||When Harry Met Sally
1989 - R - 96 Mins.
|Director: Rob Reiner|
|Producer: Rob Reiner|
|Written By: Nora Ephron|
|Starring: Billy Crystal, Meg Ryan, Carrie Fisher, Bruno Kirby, Steven Ford |
|Review by: John Ulmer
"When Harry Met Sally..." is one of those rare, one in a million motion pictures that becomes a cultural icon. It's been needlessly ripped off, and endlessly spoofed since its release in 1989. In fact, this year's "Dumb and Dumberer: When Harry Met Lloyd" is even a pun on it. At least the title, anyway.
Many people will tell you the plot is weak, but the movie is good because of characters. Okay, well, I disagree. I think the plot, the characters and the script all work together to form an excellent romantic comedy. Whether it be the irony in the script, the characters' quirks or the smart, snappy, crisp dialogue thrown between Billy Crystal and Meg Ryan, "When Harry Met Sally" not only meets every expectation, but exceeds.
The film opens up with Harry Burns (Crystal) and Sally Albright (Ryan) driving to New York. Sally is best friends with Harry's girlfriend, Amanda. As they drive along, Harry and Sally start getting into a heated debate over "Casablanca." This discussion ends in discussing something a bit more risque: If men and women can sleep together and still be friends in the morning. Harry's standpoint is a no. Sally says yes. Harry explains that "no man can be friends with a woman that he finds attractive. He always wants to have sex with her." Sally replies, "So, you're saying that a man can be friends with a woman he finds unattractive?" Harry comes back with, "No. You pretty much want to nail 'em too."
That's the kind of dialogue you get a lot in this movie. If you want to compare Crystal's character to another fictional one, it would be George from "Seinfeld." George has all these intricate theories worked out about everything, from double-dipping to violating the "splash zone." (If you've seen the episode I'm talking about you'll get it.)
Harry Burns is the same way. Only his theories are all on sex, and/or the differences between men and women. You could call him pessimistic. He admits he has a dark side. Sally says, "I have as much of a dark side as the next person." Harry replies, "When I get a new book, I read the last page first so I know what happens in case I die. That, my friend, is a dark side." Funny, I do the same thing and I've never really thought about it.
Writer Nora Ephron based her screenplay on none other than the director of the film - Rob Reiner - and his love life. She sat down with him and another person once, and listened intently to his stories. According to her, she then coughed up a screenplay, handed it to Rob, and they made the film.

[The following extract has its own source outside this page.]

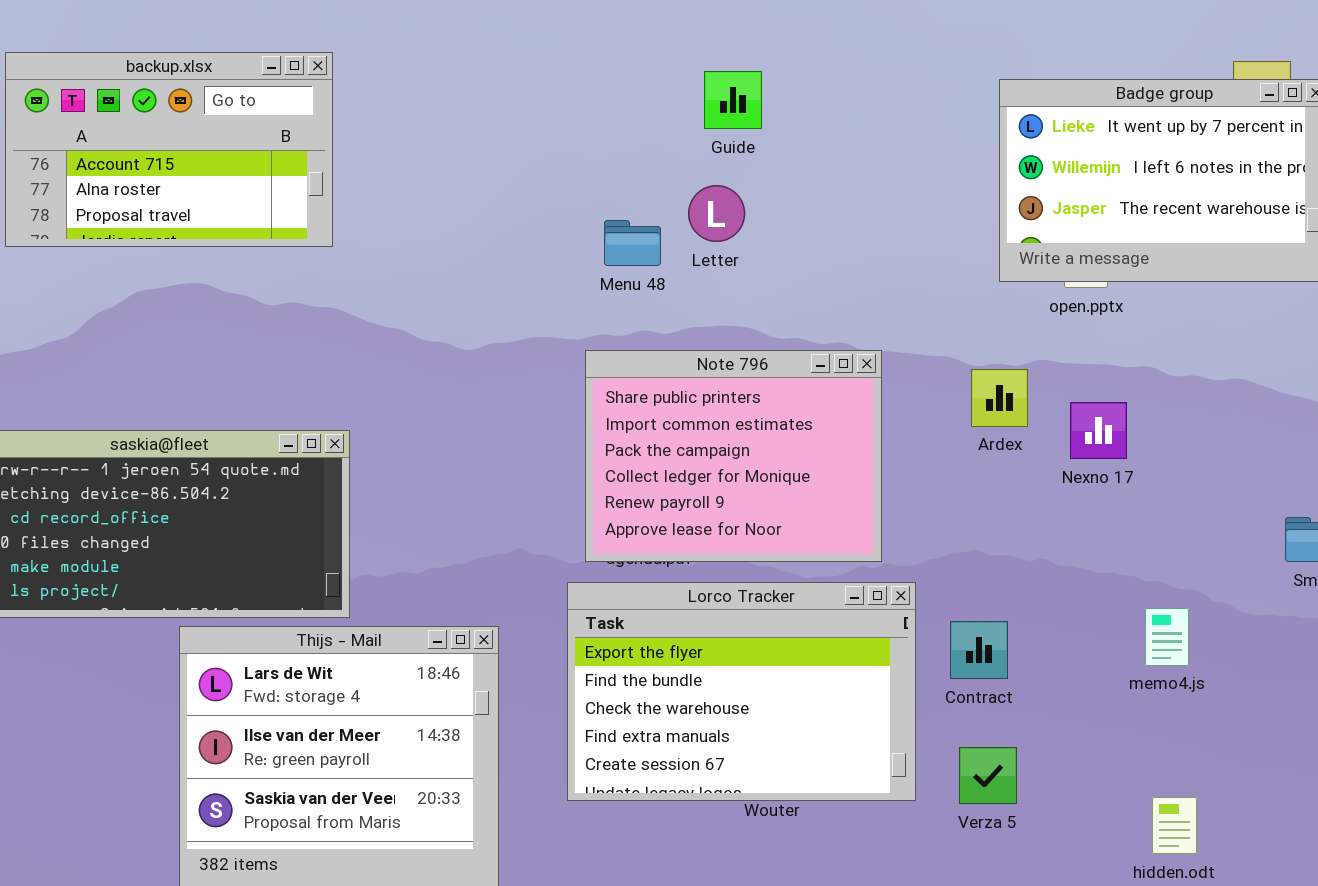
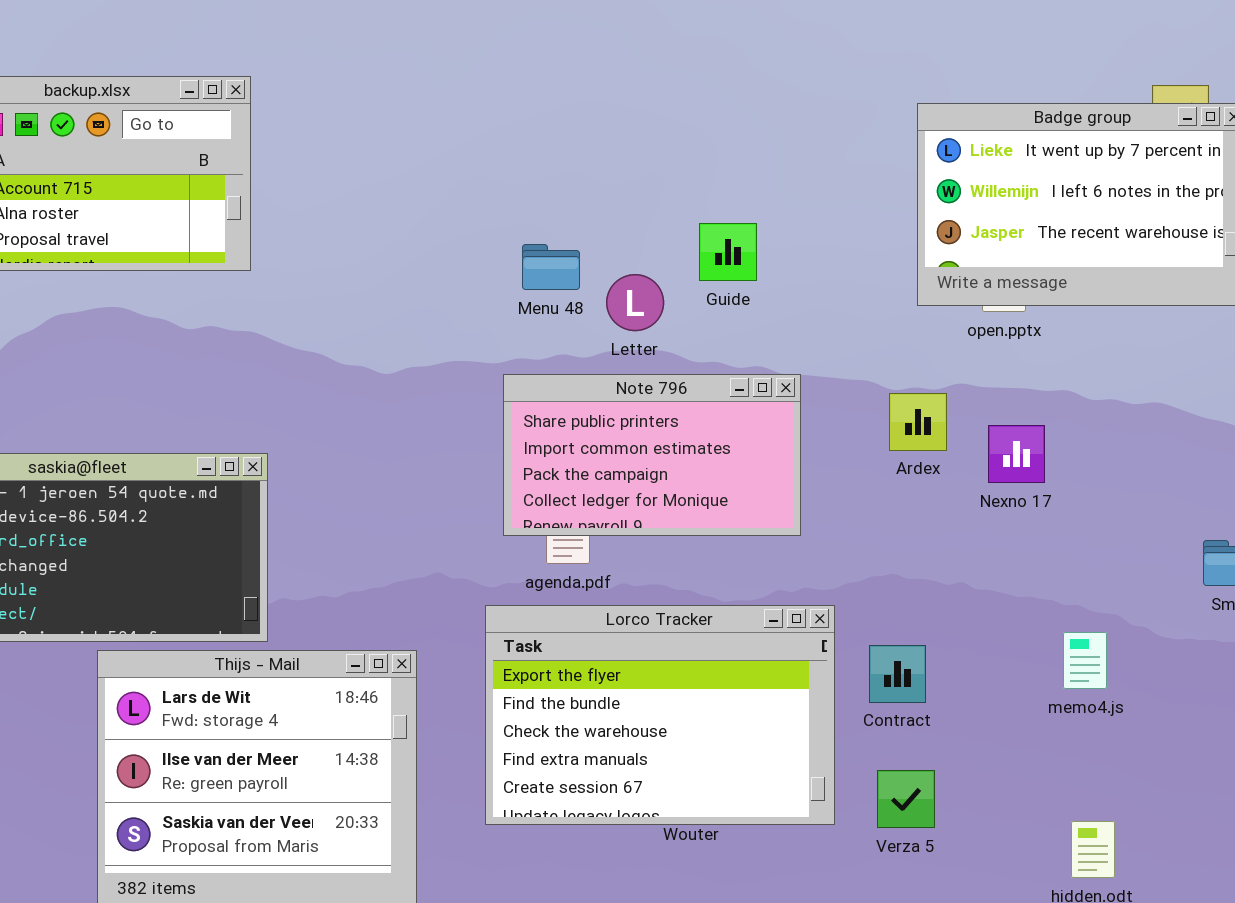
Guide: [704,71,762,129] -> [699,223,757,281], moved
Letter: [688,185,745,242] -> [606,274,664,331], moved
Note 796: [585,350,882,562] -> [503,374,801,536], resized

Rob Reiner is one of the most talented and dependable directors in Hollywood. He adds a certain innocence, a certain charm, and a certain chemistry to his films that is hard to miss. His last great (or very good) film was "The American President," but everyone finds themself in a ditch after a while, and I think as far as directors go, Reiner was one of the most consistently dependable directors during the eighties and nineties. Check this out: "This is Spinal Tap," "The Princess Bride," "When Harry Met Sally," "Misery," "Sleepless in Seattle," "The American President": All very good - some great - motion pictures that have become as famous as I don't know what.
Coming to the cast, Billy Crystal and Meg Ryan are an absolute comic and romantic pairing. Every line is real. Every inch of attraction doesn't seem artificial. I swear that the first fifteen minutes of this film has some of the most interesting, engaging and downright smart dialogue I have ever seen in a film. Crystal and Ryan - especially Crystal - really break down everything and kind of make rules out of everything. Like Harry's amendment in the beginning, or how they dissect everything later on in the film and analyze it. I like when characters in films are quirky and have theories on everything. To me, people that have theories on life might as well hold the meaning of life in their hands, because to them, they are.
"When Harry Met Sally" is a keen observation on modern life, romance, men, women, friendship, and sex. And if you want something a bit tamer and more for the general audience, I recommend "Sleepless in Seattle," which has just as much chemistry and observation going on as "When Harry Met Sally" does.
In a time of cheap teen romance films, artificial dialogue and downright uninteresting stories, rarely does a romantic comedy like this come along, and it's an honor to watch something as observational, true, sweet, engaging, humorous, and lovely as "When Harry Met Sally."